# Which one, my original or the one an octave up?



## caters (Aug 2, 2018)

Okay, I'm asking the question of whether or not I should keep it in the original octave I wrote it in or take the right hand up an octave. I won't go further than an octave between 2 voices in the same clef without arpeggios or the pedal so that's why I'm asking.
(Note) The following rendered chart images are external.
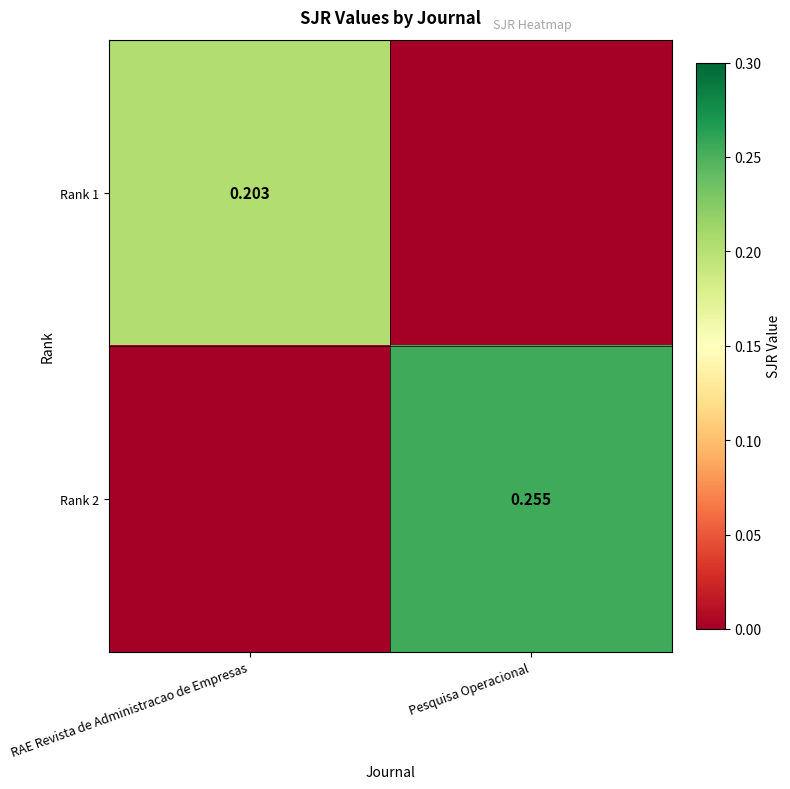

Is the value of Rank 2 at Pesquisa Operacional greater than the value of Rank 1 at RAE Revista de Administracao de Empresas?

Yes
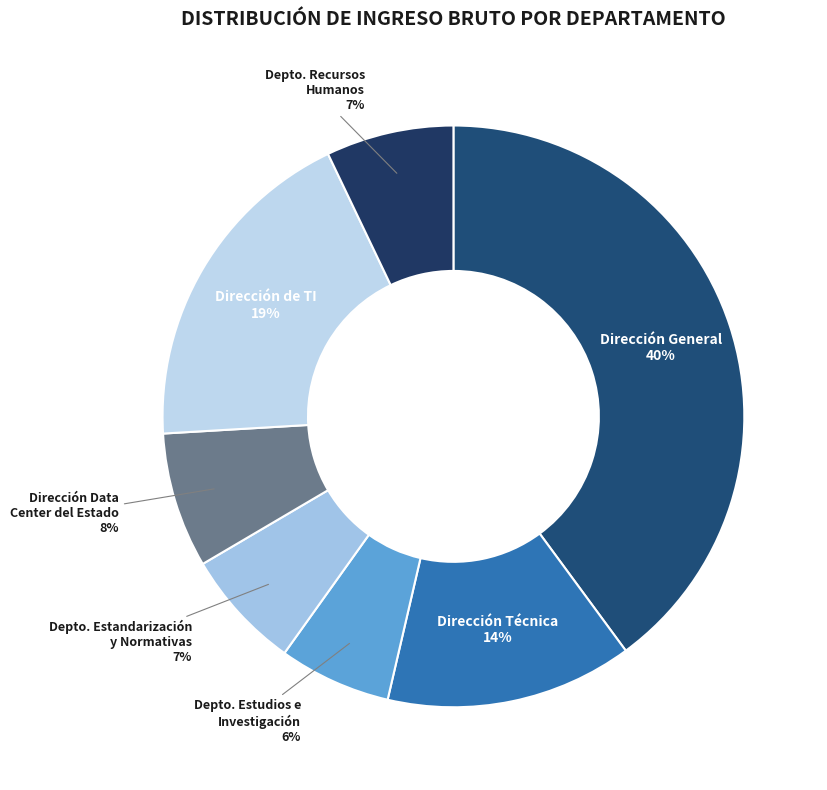

Is the sum of Depto. Estandarización y Normativas and Dirección General greater than half?

No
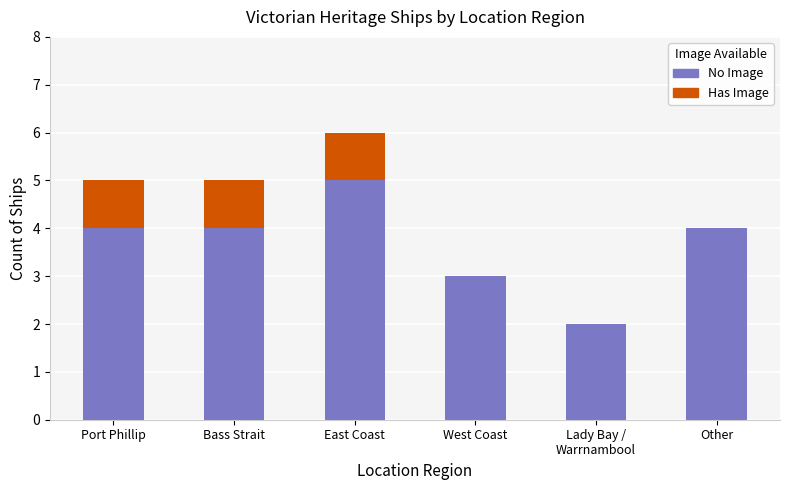

Which category has the highest value in the No Image series?

East Coast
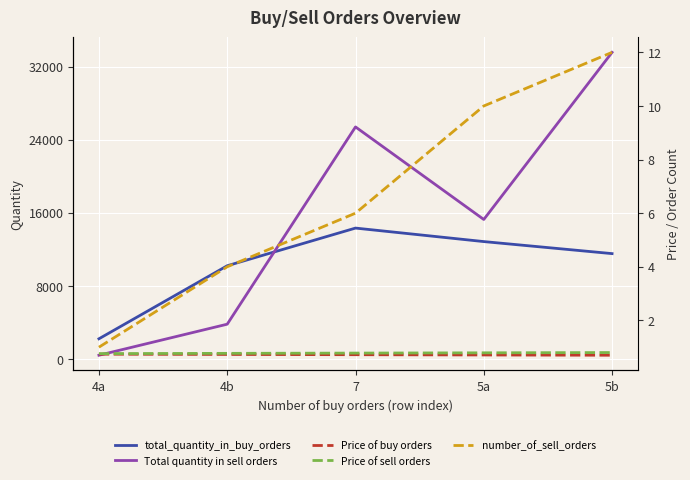

What is the label of the 2nd point from the left?

4b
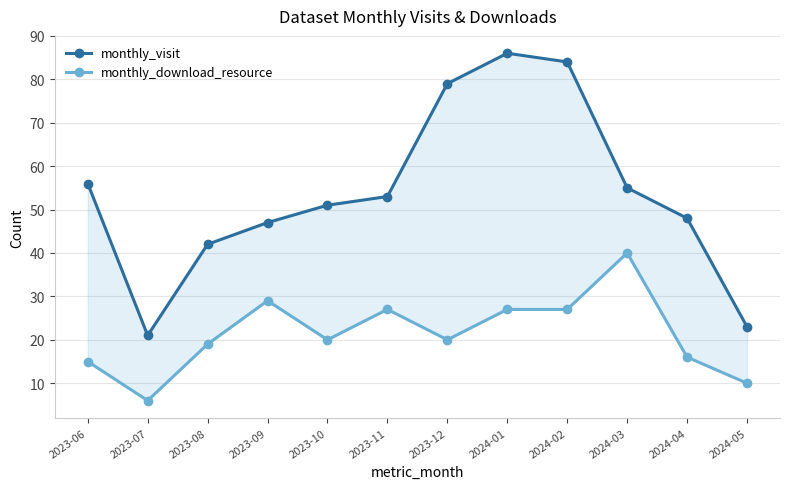

True or false: monthly_download_resource and monthly_visit cross at least once.

False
This is my original and I think it sounds more harmonious but it is less true to the soprano voice(Soprano going close to bass clef seems odd):

View attachment Fugue in C minor.mp3


This is the one I raised by an octave and I think it is more true to the soprano voice(higher notes) but is less true to the alto voice and less harmonious(to me, it sounds like the right and left hands are isolated and not really in harmony even though technically speaking, they are:

View attachment Fugue in C minor 8va.mp3


----------



## Phil loves classical (Feb 8, 2017)

One of the voices in the original seemed to fizzle out replaced by a lower register voice around 0:17, while in the second one I think it sounds more continuous, having the voices continue in the same register like before with a new voice higher. So I think the 2nd one is the way to go. Why do you even care about the soprano range anyway? Isn't this a keyboard fugue?


----------



## caters (Aug 2, 2018)

Yes it is a fugue for the piano but I have seen Soprano used not just for a specific range but also in general to mean the highest voice in a piece regardless of the actual octave it is in.


----------



## Phil loves classical (Feb 8, 2017)

Ok, I get it now. the harmony with the higher or lower octave doesn't really change, it still sounds better in the octave higher to me since the voices are better delineated. There is an awkward silence around 0:07 and 0:008, and a disonnance in between 0:09 and 0:10 that sound off for being a more conservative sounding piece, that I would change. The soprano voice drops out later or is drastically lowered later on, you might want to make it reappear in that higher register later. But overall I think the harmony sounds good.


----------